Pfizer has also been supportive of the Affordable Care Act, publicly stating the legislation “takes important first steps toward addressing many of the problems facing the U.S. health care system.” Despite this, ALEC has worked to undermine and repeal the law. Pfizer has also been a leader in helping Americans stop smoking, yet Pfizer continues to participate in ALEC, which is sponsored and supported by tobacco companies Reynolds American and Altria.

Pfizer has not heeded requests, including a shareholder proposal at the company’s 2014 annual meeting, to reevaluate your membership in ALEC, despite the fact that ALEC’s agenda is severely out of step with Pfizer’s corporate culture and may bring significant reputational and business risk to the company.

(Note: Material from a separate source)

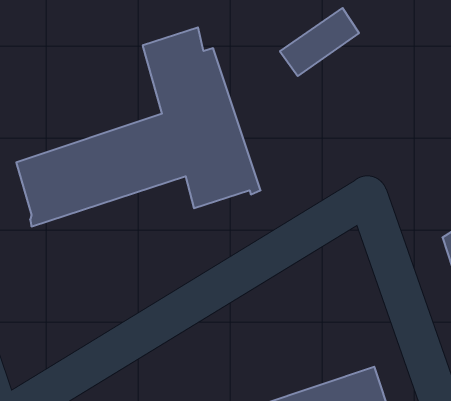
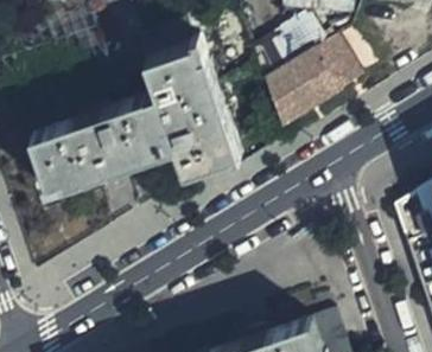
building: none -> [263,40,375,119]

The fact that more than 100 companies have decided to leave ALEC underscores the reputational risks companies face when their business interests and goals do not align with a third party’s programs and policy objectives.

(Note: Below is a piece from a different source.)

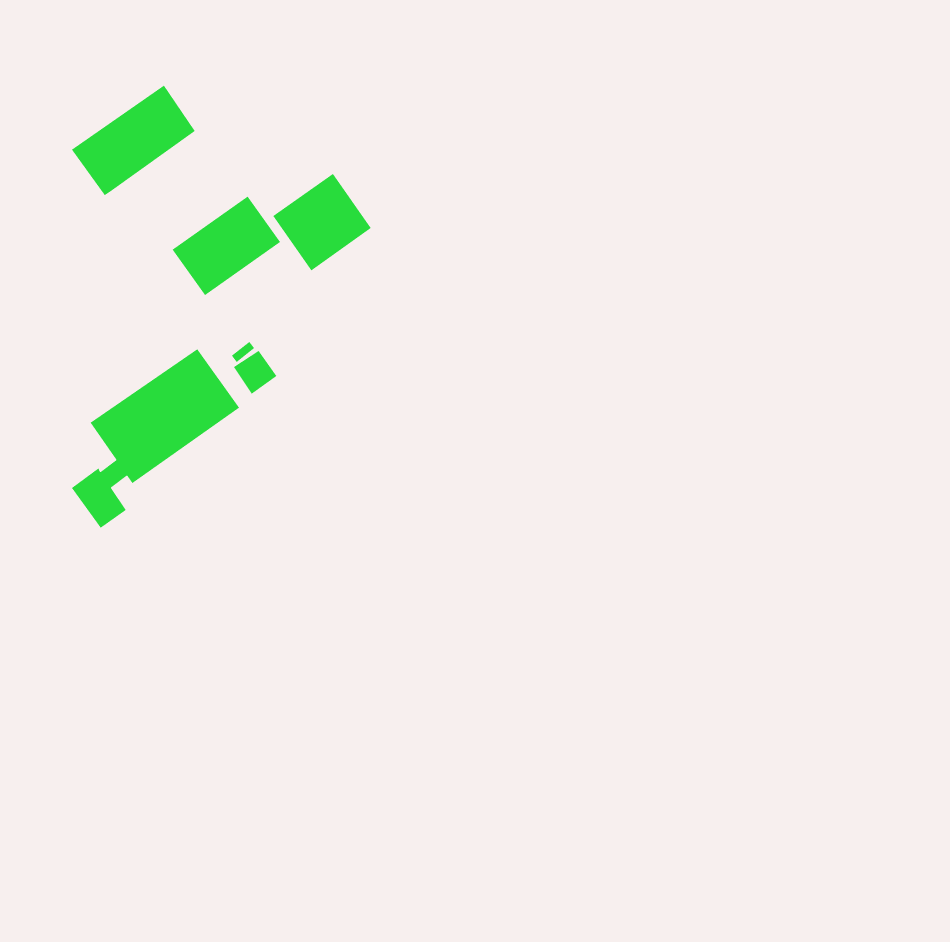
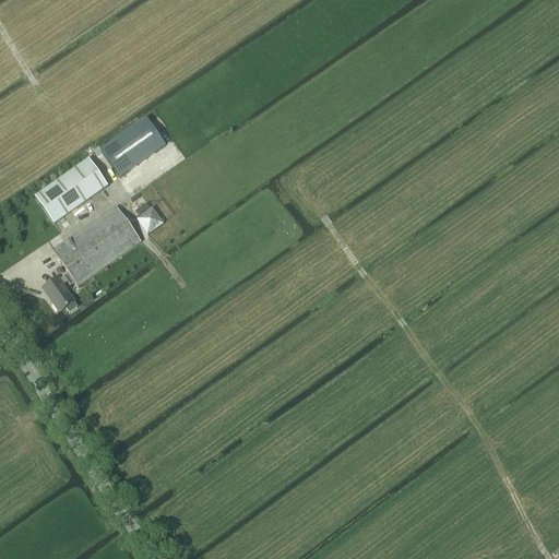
building: [71,84,196,196] -> [35,155,108,221]
building: [272,173,372,271] -> none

The undersigned organizations have varying opinions on these issues, but we all know that Pfizer’s membership in ALEC undermines the company’s publicly stated corporate social responsibility to public health and safety, especially around climate change and healthcare reform.

We, the undersigned organizations, believe that in the spirit of your organization’s priorities and in the spirit of what is best for the American public: it is time for Pfizer to end its membership in ALEC.